For nearly a decade, Brad Burnham and Fred Wilson have periodically published and updated the Union Square Investment Thesis on USV.com. Aquick search reveals 13 posts that reference “investment thesis” by 8 current or former USVers and a handful of others such as Hunter Walk.
For years, I struggled to appreciate the value of a sharpened thesis. When I look back on my career I was guided by this:
“The internet will change everything, so let’s create companies.”
While this ended up being prescient, it did not serve me as a particularly useful filter when I was making professional, investing, or strategic decisions. The result: I liked everything.
I founded or managed startups from 1998 until 2010, and have spent the past 4 years teaching the History of Internet Media at NYU, mentoring colleagues and friends. Cliche as it may be, I’ve been gravitating towards the family business.
I grew up very much inside the Beltway — my father was President ofCommon Cause and my mother owned the Politics and Prose bookstore. Between 1970 and 1990, I doubt I met a single person who worked in business. Sure, my parents had some friends who were lawyers, but mostly they ran with five professional groups:
- government officials
- the lobbyists who dined with them
- the journalists who covered them
- the psychiatrists who treated them
When I was 13, most other kids would spend their Sundays playing baseball. Meanwhile, my father trained me to get up early — in order to check the op-ed page of the three major national newspapers. I grew up being told, and believing, that government improves the quality of people’s lives.
But today, so few people believe that government works. We live in a time of unparalleled cynicism about government and its ability to solve our most pressing problems. The painful juxtaposition of progressive political values with high taxes and inefficient processes creates enormous challenges and, of course, opportunities.
My former GovLab colleague, Manik Suri, has created a startup that meshes these different threads in my life. He’s invited me to c0-found and invest in MeWe, a company with a huge ambition of making government more responsive to citizens. Today our focus is MeWe Inspect. Every day, tens of thousands home, restaurant, health, and disability inspections are performed in municipalities nationwide. Mostly, this work is done with paper and pencil.

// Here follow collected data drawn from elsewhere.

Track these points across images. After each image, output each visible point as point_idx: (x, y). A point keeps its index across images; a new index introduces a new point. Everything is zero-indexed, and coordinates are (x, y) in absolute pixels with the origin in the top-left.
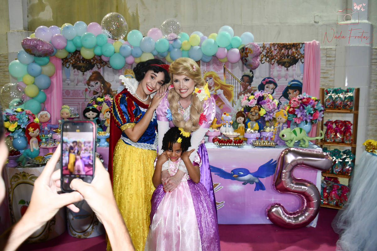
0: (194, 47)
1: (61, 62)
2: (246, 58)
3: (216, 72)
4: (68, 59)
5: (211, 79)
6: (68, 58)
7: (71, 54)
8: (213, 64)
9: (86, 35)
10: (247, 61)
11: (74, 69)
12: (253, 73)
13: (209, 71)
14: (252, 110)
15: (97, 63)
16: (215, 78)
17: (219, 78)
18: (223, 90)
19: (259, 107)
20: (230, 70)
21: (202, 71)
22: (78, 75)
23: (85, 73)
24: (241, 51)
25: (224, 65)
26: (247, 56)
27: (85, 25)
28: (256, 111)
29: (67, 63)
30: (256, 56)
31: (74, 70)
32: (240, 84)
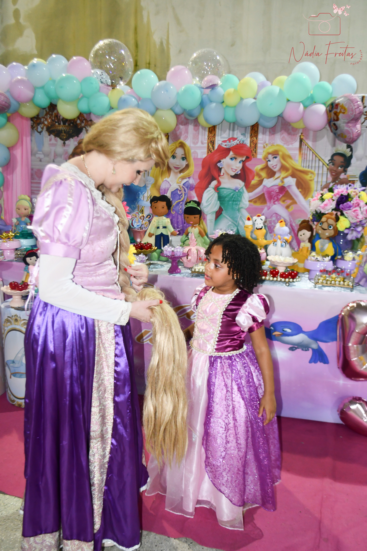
0: (245, 101)
1: (30, 123)
2: (336, 122)
3: (285, 146)
4: (40, 119)
5: (276, 157)
6: (40, 116)
7: (46, 111)
8: (281, 131)
9: (63, 79)
10: (336, 128)
11: (49, 135)
12: (351, 150)
13: (273, 143)
14: (324, 219)
15: (86, 126)
16: (284, 157)
17: (290, 157)
18: (295, 180)
19: (336, 214)
20: (310, 143)
21: (261, 143)
22: (55, 145)
23: (67, 142)
24: (328, 109)
25: (302, 133)
26: (338, 120)
27: (64, 61)
28: (331, 221)
29: (38, 124)
30: (352, 120)
31: (49, 137)
32: (328, 169)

At MeWe, we are building software to take advantage of three macro trends in our society.
1. Mark Andreessen famously wrote that ‘software is eating the world.’ We’re moving toward a world where pencil & paper workflows and manual data entry are replaced by digital tools that link from mobile devices directly to the cloud. You would be amazed how many clipboards and file cabinets there are throughout America. This will change — fast.
2. The Peer Economy will encourage and enable a restructuring of the regulatory environment, as we create new solutions that crowdsource much of what is currently done by government officials and contract professionals. Tim O’Reilly says it well when he writes about the emerging class of ridesharing services that “reputation entirely replaces regulation.”
3. Government will become leaner as it adapts to doing more with less. Simply put, governments spend too much money on outdated IT infrastructure and the services that support it. Lightweight software can improve performance, increase customer satisfaction, and empower civil servants to be more effective and responsive.
Building upon these underlying trends, our team at MeWe is driven by a conviction that technology will enable citizens and cities to work together in new ways to create better and safer communities.
Entrepreneurs solve problems. Most have avoided building solutions that involve government for a long list of understandable reasons — including challenging politics and complex procurement rules — almost all of which are fair.
MeWe is founded upon a vision that things can and will change. We have a deep reservoir of entrepreneurial energy and the passion to make a difference. What we’re building is not just another startup, it’s a calling.